Peter L. Strick, PhD Professor, Chair, Neurobiology
Dr. Strick’s research focuses on three major issues: 1) the control of voluntary movement by the cerebral cortex, 2) the functional organization of the basal ganglia and cerebellum, and 3) unraveling the circuitry of the central nervous system.
In the past, the primary motor cortex (M1) was viewed as the main cortical area that projects to the spinal cord and generates movement. Other brain regions were thought to influence motor output solely by gaining access to M1. Experiments in Dr. Strick’s laboratory have led to major modifications in this view. His results show that the frontal lobe contains at least six "premotor" areas. Each of these premotor areas projects directly to M1 and to the spinal cord. In fact, some of the neurons in the premotor areas are like neurons in M1 in having direct connections with spinal motoneurons that control muscles. Thus, the premotor areas have direct access to the spinal cord mechanisms responsible for volitional movement. Dr. Strick’s laboratory is presently using modern neuroanatomical, physiological, and functional imaging techniques to determine how each of the cortical motor areas differentially contributes to the generation and control of voluntary movement.

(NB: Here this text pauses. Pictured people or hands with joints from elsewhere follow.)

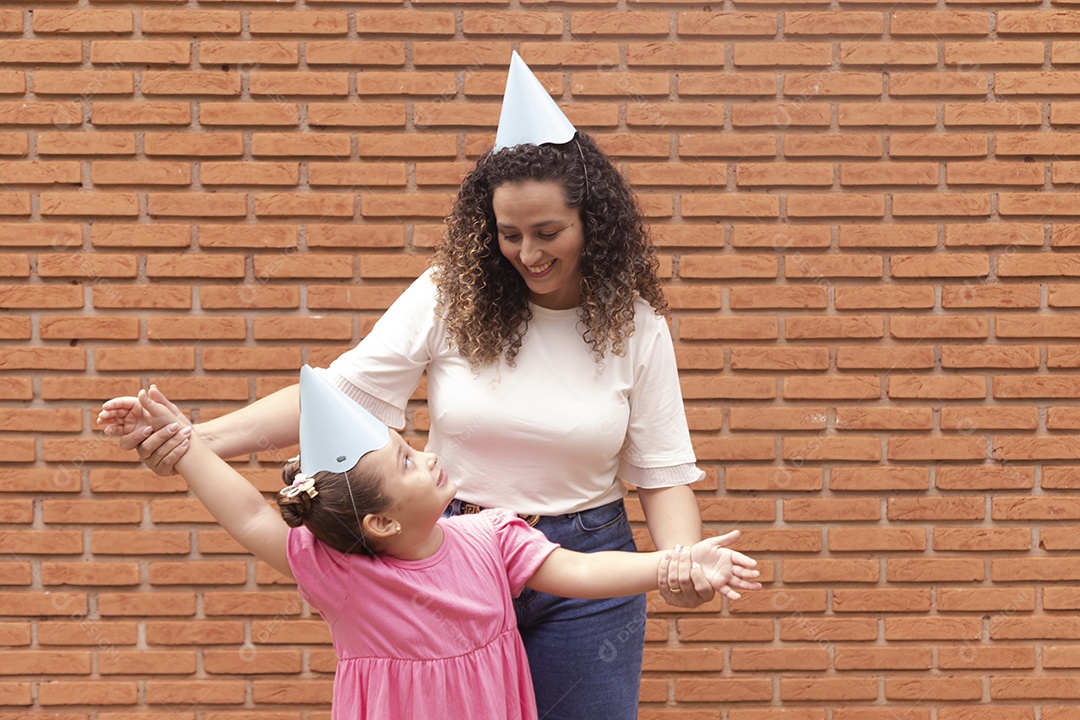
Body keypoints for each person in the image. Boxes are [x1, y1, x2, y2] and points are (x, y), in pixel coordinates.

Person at [99, 52, 716, 719]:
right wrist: (193, 439)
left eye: (548, 232)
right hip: (446, 551)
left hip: (582, 561)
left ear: (592, 223)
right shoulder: (452, 296)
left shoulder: (637, 327)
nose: (528, 253)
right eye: (509, 234)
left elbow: (661, 471)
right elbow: (337, 398)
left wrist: (682, 564)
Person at [102, 367, 761, 720]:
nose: (426, 455)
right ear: (381, 523)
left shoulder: (492, 537)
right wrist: (186, 445)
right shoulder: (343, 576)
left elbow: (582, 572)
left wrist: (672, 562)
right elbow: (248, 513)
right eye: (408, 461)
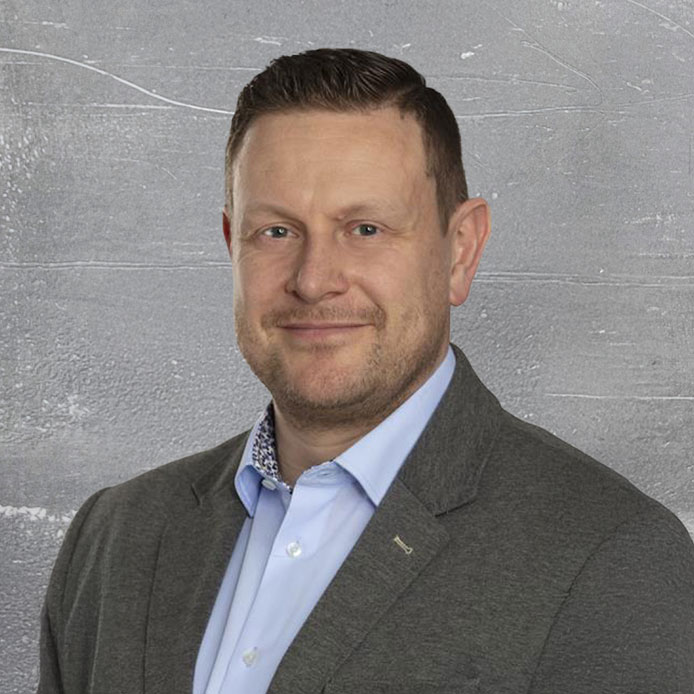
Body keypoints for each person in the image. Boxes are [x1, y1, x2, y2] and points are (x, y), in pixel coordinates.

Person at [38, 48, 694, 694]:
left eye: (366, 229)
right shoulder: (115, 538)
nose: (314, 279)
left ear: (460, 251)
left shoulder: (609, 560)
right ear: (232, 244)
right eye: (276, 232)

His laboratory also is investigating the role of the premotor areas in the recovery of motor function that can occur following damage to M1 or its connections (as in spinal cord injury or strokes). Present evidence suggests that the premotor areas are important for the guidance of limb movements, the proper sequencing of motor tasks and the acquisition and retention of motor skills. Indeed, damage to the premotor areas in humans leads to a syndrome termed “apraxia” in which patients are unable to perform skilled motor tasks like dressing, shaving, and using tools.
Recently, Dr. Strick’s laboratory also has provided new evidence that basal ganglia and cerebellar outputs are involved in a variety of nonmotor functions. His results suggest that concepts about the function of these subcortical centers should be broadened to include their involvement in cognitive processes such as working memory, rule-based learning, switching attention, visual perception, and the planning of future behavior. Furthermore, Dr. Strick’s results support the growing evidence that dysfunction of the basal ganglia and/or cerebellum may be partly responsible for the symptoms of behavioral disorders such as schizophrenia, obsessive-compulsive disorder, attention deficit hyperactivity disorder, depression, and autism.